The streets have been safer this year than they were during the mayhem of 2006, when many doctors fled. Dr. Bashir Farhan didn't even tell his parents late last year when he decided to return from a year's stint at a desert oilfield in Oman. He was afraid they would tell him not to come. Today he's a resident at a government hospital, and he has opened a little clinic of his own with some rudimentary medical equipment and a generator to keep the lights on. In the old days he refused to treat strangers, but now he depends on walk-in business. (In case of trouble, his hobby is body-building.)
One thing bothers him: the state of Iraqi medicine. There are few mentors at the hospital where he works, he says, and the doctors he is supposed to consult have given him some wrong diagnoses. Younger residents and interns come to him for professional advice. "It's self-teaching," he complains. "We are studying the textbooks and searching the Net." To cope with the shortage of doctors at home, the Iraqi government often sends patients to neighboring countries—where many of the best physicians and surgeons are Iraqi expats.
Other patients aren't so lucky. At a Baghdad children's hospital, Dr. Rafid Hmood tells of a 12-year-old boy in the cancer ward, blind and waiting to die. The cancer could have been stopped if doctors had removed the eye where the disease began, but the family had no access to qualified surgeons and oncologists in their home city of Kut. For fear of the violence in Baghdad, they waited a year before seeking treatment there. By then the cancer had destroyed both eyes and spread to the boy's brain.
Nevertheless, thousands of Iraqi doctors like Wasim remain outside the country. They follow the news from home—every assassination, every car bombing—as intently as they study their patients' vital signs.
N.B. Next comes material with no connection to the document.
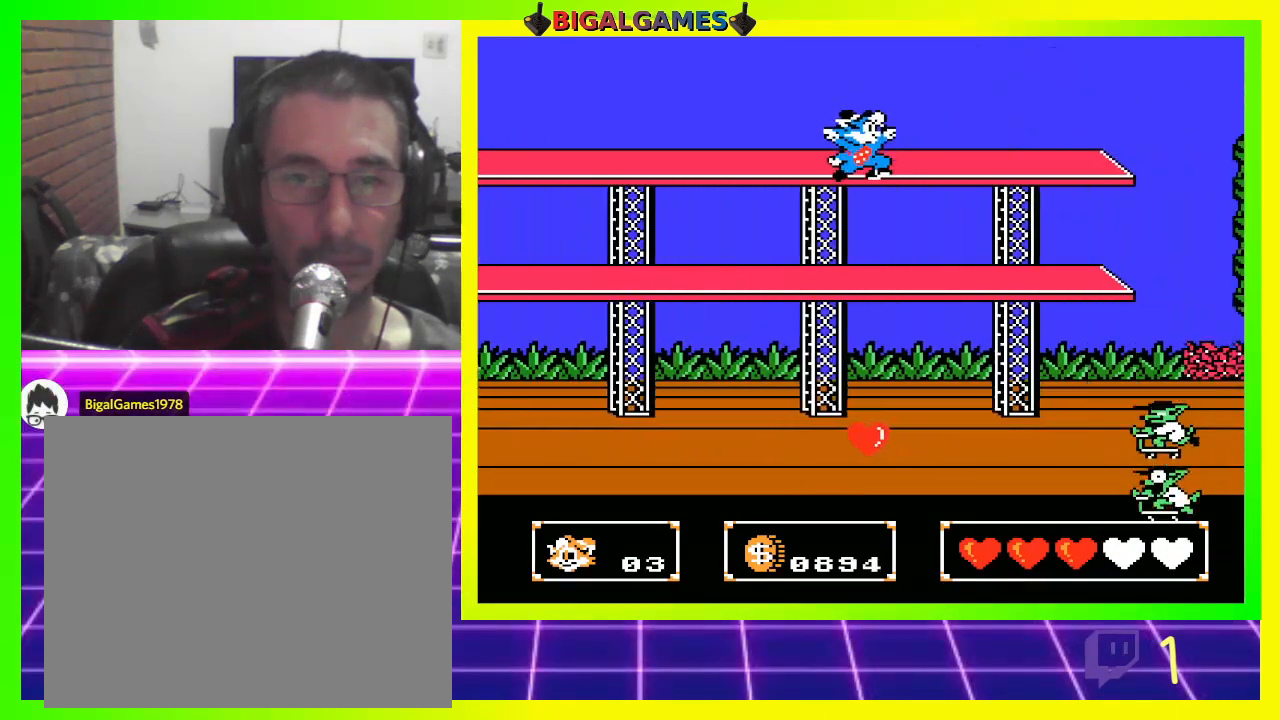
{"buttons": [], "left_stick": "center", "right_stick": "center", "events": [[200, "CIRCLE", "down"], [233, "CIRCLE", "up"], [433, "DPAD_DOWN", "up"]]}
Dr. Raad Yusufani, who left Iraq in 2003, says he still gets calls from tribal leaders in Anbar province, where he used to run a hospital. They promise him "everything, including security," he says. But his life keeps slipping farther from the land of his birth. At the hospital he now runs, in the United Arab Emirates, 24 of the 49 doctors are from Iraq. His children have gone off to college in Jordan and Canada. When his mother died in Iraq two years ago, the family insisted he not risk going home for the funeral. Now his brother is suffering from a seven-centimeter kidney stone, and the family is trying to get him a visa to Amman to have it removed. They can't find a doctor Yusufani trusts in Iraq.